Emergency services in England to be under new duty to work together to 'improve efficiency or effectiveness'


The police, fire and ambulance services in England will be put under a new statutory duty to work together with the aim of improving their "efficiency or effectiveness", the UK government has announced.

The government said it would include the duty in new legislation that would also make it possible for police and crime commissioners (PCCs) to gain oversight of fire and rescue operations in their area and for police and fire service personnel to be merged under a single employer.

The plans (26-page / 628KB PDF) were detailed in a document published following the end of a consultation exercise that attracted more than 300 responses.

"The [new statutory] duty is intended to be broad to allow for local discretion in how it is implemented so that the emergency services themselves can decide how best to collaborate for the benefit of their communities," the government said. "However, there would be a clear duty on local emergency services to consider opportunities for collaboration and implement those which would improve the efficiency or effectiveness of all parties involved."
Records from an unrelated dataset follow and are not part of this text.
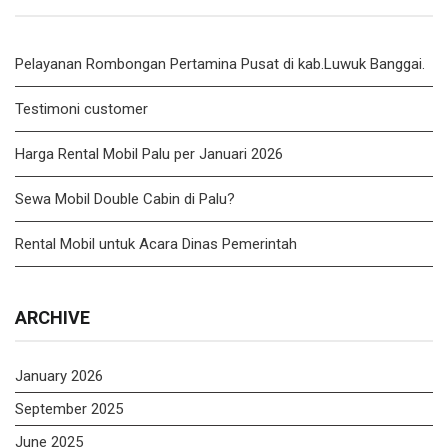
Pelayanan Rombongan Pertamina Pusat di kab.Luwuk Banggai.
Testimoni customer
Harga Rental Mobil Palu per Januari 2026
Sewa Mobil Double Cabin di Palu?
Rental Mobil untuk Acara Dinas Pemerintah
ARCHIVE
January 2026
September 2025
June 2025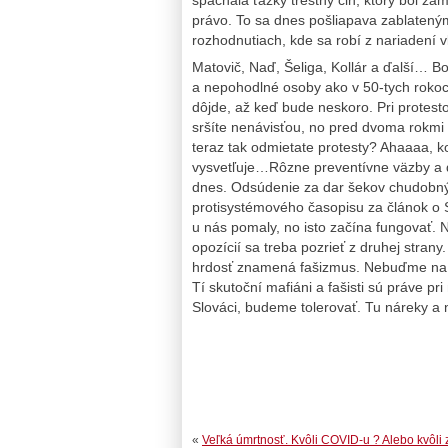
právo. To sa dnes pošliapava zablateným
rozhodnutiach, kde sa robí z nariadení v
Matovič, Naď, Šeliga, Kollár a ďalší… Bo
a nepohodlné osoby ako v 50-tych roko
dôjde, až keď bude neskoro. Pri prote
sršíte nenávisťou, no pred dvoma rokmi s
teraz tak odmietate protesty? Ahaaaa, 
vysvetľuje…Rôzne preventívne väzby a d
dnes. Odsúdenie za dar šekov chudobný
protisystémového časopisu za článok o S
u nás pomaly, no isto začína fungovať. 
opozícií sa treba pozrieť z druhej stran
hrdosť znamená fašizmus. Nebuďme na t
Tí skutoční mafiáni a fašisti sú práve pr
Slováci, budeme tolerovať. Tu náreky 
«
Veľká úmrtnosť. Kvôli COVID-u ? Alebo kvôli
"The duty will not prevent other parties, such as local authorities and the voluntary sector, from being part of a collaborative activity, albeit that the duty itself will not extend beyond the emergency services," it said.

The new legislation would enable PCCs to assume the responsibilities of local fire and rescue authorities where this is "in the interests of economy, efficiency and effectiveness or public safety, and where a local case is made", the government said.
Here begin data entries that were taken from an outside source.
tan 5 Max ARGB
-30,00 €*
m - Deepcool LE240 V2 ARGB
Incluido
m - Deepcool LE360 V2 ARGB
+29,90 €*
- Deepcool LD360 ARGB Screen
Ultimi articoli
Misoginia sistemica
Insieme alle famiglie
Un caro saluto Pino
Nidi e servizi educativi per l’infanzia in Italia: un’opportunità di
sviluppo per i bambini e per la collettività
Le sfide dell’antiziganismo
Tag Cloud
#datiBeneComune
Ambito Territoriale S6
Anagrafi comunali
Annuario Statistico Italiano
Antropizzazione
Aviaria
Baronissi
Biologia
"Where all parties are not agreed that fire and rescue should transfer to a PCC, it would be for the [home secretary] to consider the local business case and decide whether the governance change would be in the interests of economy, efficiency and effectiveness or public safety," it said. "To inform that view, they would take into account the outcome of the local consultation and they would seek an independent assessment of the local business case before any decision to proceed. Implementation in each area would be via secondary legislation which would be subject to parliamentary scrutiny."

Mike Penning, minister for policing, fire, criminal justice and victims, said the government's proposals were about enabling "smarter working".

"It simply doesn’t make sense for emergency services to have different premises, different back offices and different IT systems when their work is so closely related and they often share the same boundaries," Penning said.

Public sector contracts expert Clare Francis of Pinsent Masons, the law firm behind Out-Law.com, said radical changes, like these latest proposals of the government, are likely to be made in other areas of the public sector in light of pressures on spending. She said many public bodies had already merged back office functions like HR and IT services, but would now be exploring broader transformation projects.

"Collaboration is the buzzword across the business world, with companies increasing looking for the latest innovation, whether in products, services, processes or business models, through partnerships with others," Francis said. "Given the pressures on public bodies to do more for less it is no surprise that collaboration opportunities are being explored across the public sector."

"Radical changes could involve the merging of roles performed by staff at different bodies, or even a complete overhaul of existing organisational structures and governance procedures that underpin those operations," she said.

Francis said that public bodies' transformation projects need to involve close consultation with any affected staff.